Em resumo, o modo de prestação de serviço social pode variar significativamente. De acordo com a linha de pensamento do professor e sua qualificação profissional, o meio no qual a atividade é desenvolvida e os objetivos que se pretenda alcançar, diferentes conteúdos e habilidades são desenvolvidos. O sucesso ou o fracasso da política educacional também passa pelo agente público de linha de frente, o qual toma decisões de modelagem da política pública ao implementar as decisões tomadas no escalão superior. Esta é uma dinâmica que o Direito Administrativo não pode desconsiderar se ainda tiver por objetivo promover aqueles valores públicos que o alçaram a ramo autônomo do Direito Público, notadamente a garantia de direitos dos particulares perante a Administração Pública. Dizer que as manifestações dos agentes públicos da rua são destituídas de caráter prescritivo e se configuram como meras ações concretas é incorrer em uma falácia ilusionista de como o Direito Administrativo de fato funciona. Torna míope o debate e afasta o Direito Administrativo da liderança nas reflexões sobre a burocracia política.

Assim, não creio que a pergunta adequada seja se os agentes públicos de linha de frente editam, ou não, atos administrativos. Em um cenário de processualização da atividade administrativa, saber se agentes públicos de linha de frente praticam atos administrativos torna-se secundário. A clássica teoria dos atos administrativos de conformação oitocentista, desenvolvida antes da expansão do Direito Administrativo com a função pública distributiva, não permite lidar com os desafios que a moderna gestão pública coloca. A questão dos agentes públicos da rua na implementação de políticas públicas é um desses desafios. Acredito que o debate necessário hoje seja com relação à fragmentação da esfera decisória pública. Não se trata de reviver a teoria dos atos administrativos complexos, mas reconhecer que a decisão administrativa tomada pela autoridade competente não é inteiramente conformada pelo alto escalão da burocracia. A discricionariedade desta decisão não se exaure com a autoridade competente, mas acompanha toda sua execução, admitindo-se modelagens específicas. E quem realiza a sucessiva especificação da decisão administrativa? Os agentes públicos de linha de frente. Se separarmos os juízes e promotores, que Lipsky reconhece pertencerem à categoria de SLB, teríamos os agentes públicos da rua e os controladores.

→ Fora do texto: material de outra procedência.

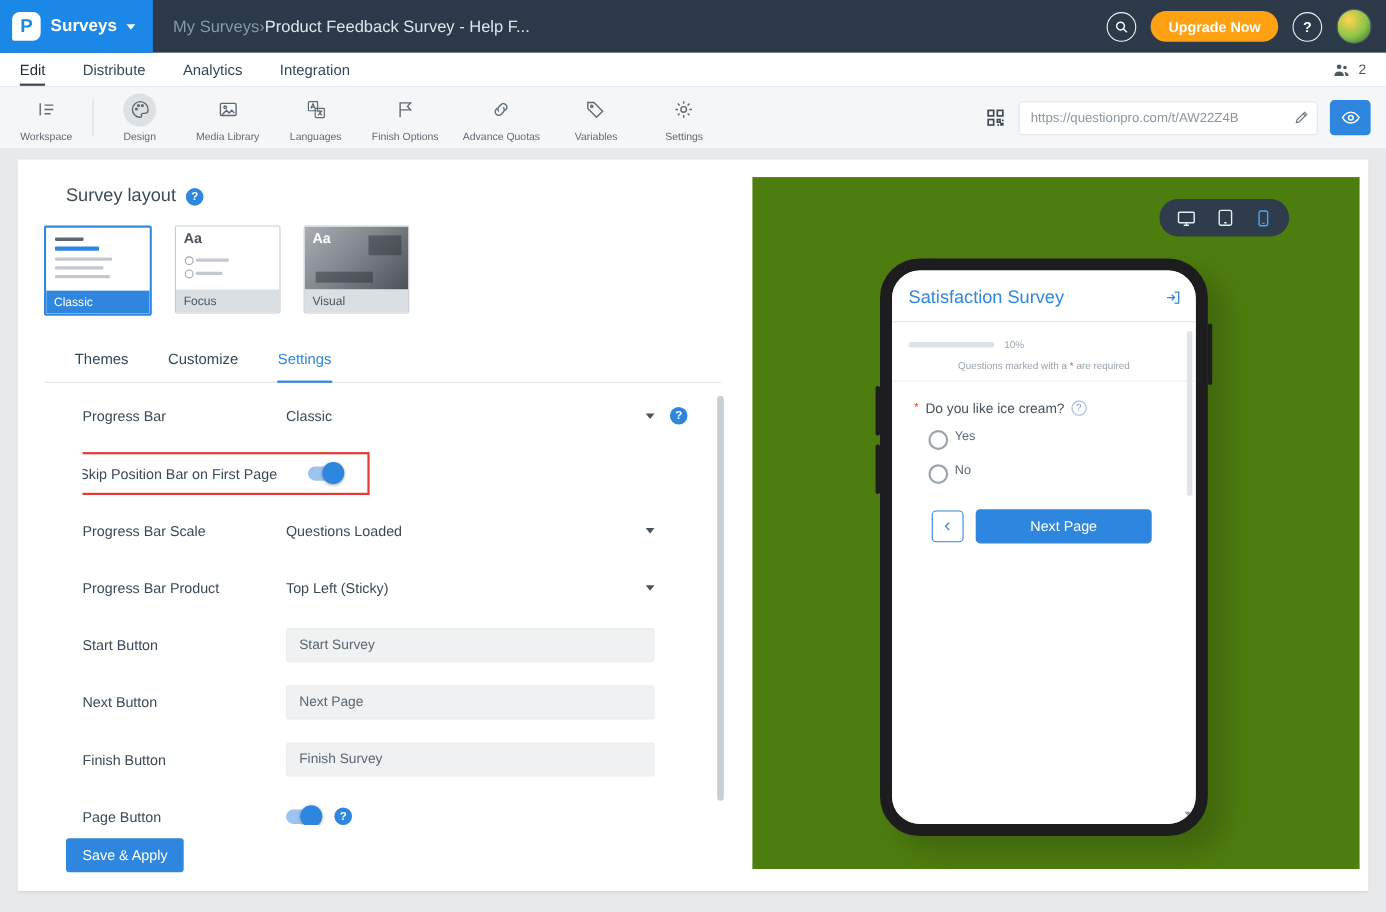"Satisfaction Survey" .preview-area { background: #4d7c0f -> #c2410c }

Em uma de suas incursões sobre a processualização da atividade administrativa, Sabino Cassese caracterizou a ação administrativa centrada no ato administrativo como one shot. Segundo o autor, esta seria melhor compreendida como um processo, cuja decisão não é tomada em uma única oportunidade, mas desenvolvida no curso do processo administrativo. A literatura de SLB se solidariza com essa visão. Contudo, acredito ir além. Ato ou processo, pouca atenção se tem dado ao processo de execução das decisões administrativas, como se a tomada de decisão fosse o término da função administrativa. Tão ou mais importante que a fase prévia à decisão da autoridade competente é a execução desta mesma decisão, geralmente pelas mãos dos agentes públicos de linha de frente. Quando se reconhece todo o ciclo da atividade administrativa – da definição da agenda pública até o desmantelamento do ato administrativo – SLB e controladores passam a ter o seu papel na construção do Direito Administrativo considerado. Talvez seja impactante a realidade de que os agentes públicos de linha de frente decidem e são os grandes formuladores das políticas públicas no Brasil.

Mas não apenas o componente subjetivo dos agentes públicos de linha de frente interage na formulação de políticas públicas. Igualmente relevante é a condição de trabalho desses funcionários. Na prática, importa ressaltar as características materiais da Administração Pública que, no caso brasileiro, culminam no alto índice de conflitos envolvendo a Administração e recorrentemente forçam os agentes públicos da rua a tomarem decisões trágicas. Lipsky aponta que o ambiente da SLB é moldado por cinco aspectos fundamentais: (1) os recursos – escassos – tendem a ser cronicamente inadequados para pleno exercício das funções públicas; (2) a demanda por serviços invariavelmente aumenta ao menos até encontrar o limite da oferta; (3) as finalidades da ação administrativa, ou seus objetivos, tendem a ser ambíguos, vagos ou conflitantes; (4) a performance dos agentes públicos para satisfazer as finalidades públicas são difíceis, senão impossíveis, de serem mensuradas; e (5) os “clientes” do Poder Público são tipicamente involuntários.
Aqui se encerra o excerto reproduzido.